HPLC METHOD FOR PENTOSIDINE DETERMINATION IN URINE, SERUM, AND TISSUES AS A MARKER OF GLYCATION AND OXIDATION LOADING OF THE ORGANISM

Abstract

ABSTRACT A sensitive reverse phase HPLC method for pentosidine (PEN) determination in urine, serum, and tissues has been elaborated on utilizing a SHIMADZU liquid chromatograph, type CLASS VP, version 5.0. Silica C18 and water–heptafluorobutyric acid (HFBA)-acetonitrile (ACN) as stationary and mobile phase, was used. The fluorescence monitor setting was 335/385 nm as excitation and emission wavelengths, respectively. PEN standard was synthesized utilizing a simple polymer analogous reaction with no requirement for purification of the reaction product. Urine and serum required 250 μL and tissue (cartilage, synovium, granular tissue) required 2–4 mg (dry weight) sample sizes. Twenty five μL of urine and tissue sample volumes were injected into the HPLC column, whereas serum samples required only 10 μL. Reproducibility of the HPLC determination, alone, was slightly above 1% (RSD), and of the whole method (i.e., including sample hydrolysis and purification with cellulose) was 4.44%, respectively. Recovery of the whole method was 77±3.5% with a sensitivity limit of 17.6 femtomols.Urine PEN (U-PEN) concentrations have been determined in a group of patients with osteoarthritis (OA, N=58, age 66.97± 9.89 years, mean±S.D.) and compared with control individuals (N=15, age 30.01±8.67 years, U-PEN 1.65± 0.46 nmol/mmol creatinine).

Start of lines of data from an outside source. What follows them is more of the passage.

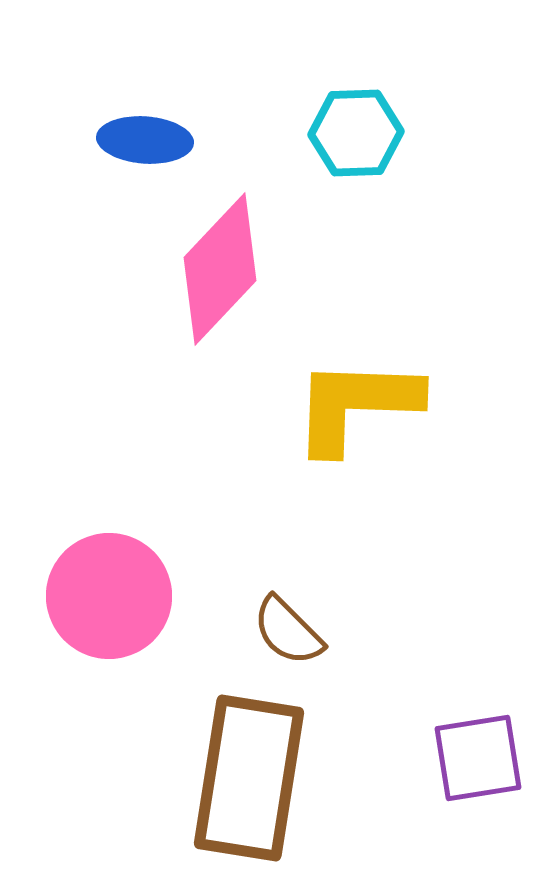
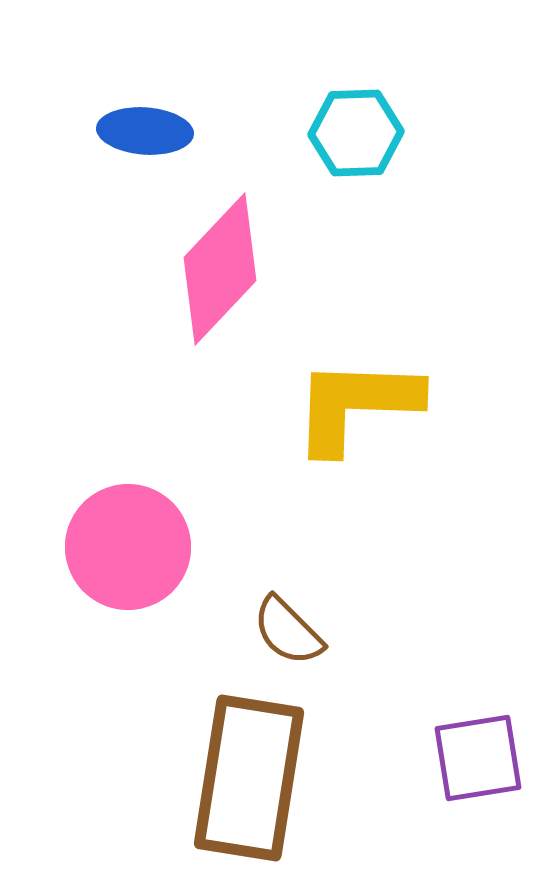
blue ellipse: moved 9 px up
pink circle: moved 19 px right, 49 px up
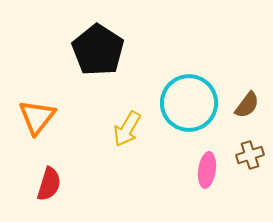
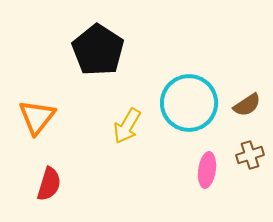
brown semicircle: rotated 20 degrees clockwise
yellow arrow: moved 3 px up
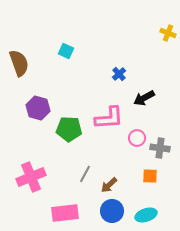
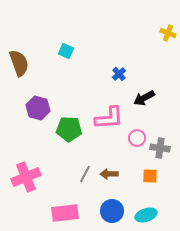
pink cross: moved 5 px left
brown arrow: moved 11 px up; rotated 42 degrees clockwise
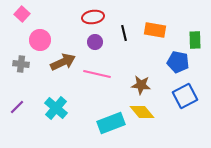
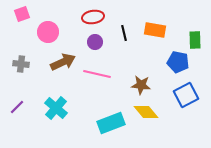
pink square: rotated 28 degrees clockwise
pink circle: moved 8 px right, 8 px up
blue square: moved 1 px right, 1 px up
yellow diamond: moved 4 px right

PEN-age dependence between both groups has been eliminated mathematically using a known measured PEN-age relationship. It was found, that U-PEN concentrations in OA were significantly higher as compared with (corrected) healthy controls (7.7±7.8 vs. 2.1±0.5 nmol/mmol creatinine, P=0.00002). Additionally, a small correlation was noted between U-PEN and measured urinary pyridinoline (U-PD) in OA (U-PD=2.3111* U-PEN+55.475, r=0.50). This may be partially related to the immune response of the organism caused by the toxic action of molecular domains containing PEN, secondarily leading to accelerated resorption kinetics and, thus, to a higher pyridinoline level.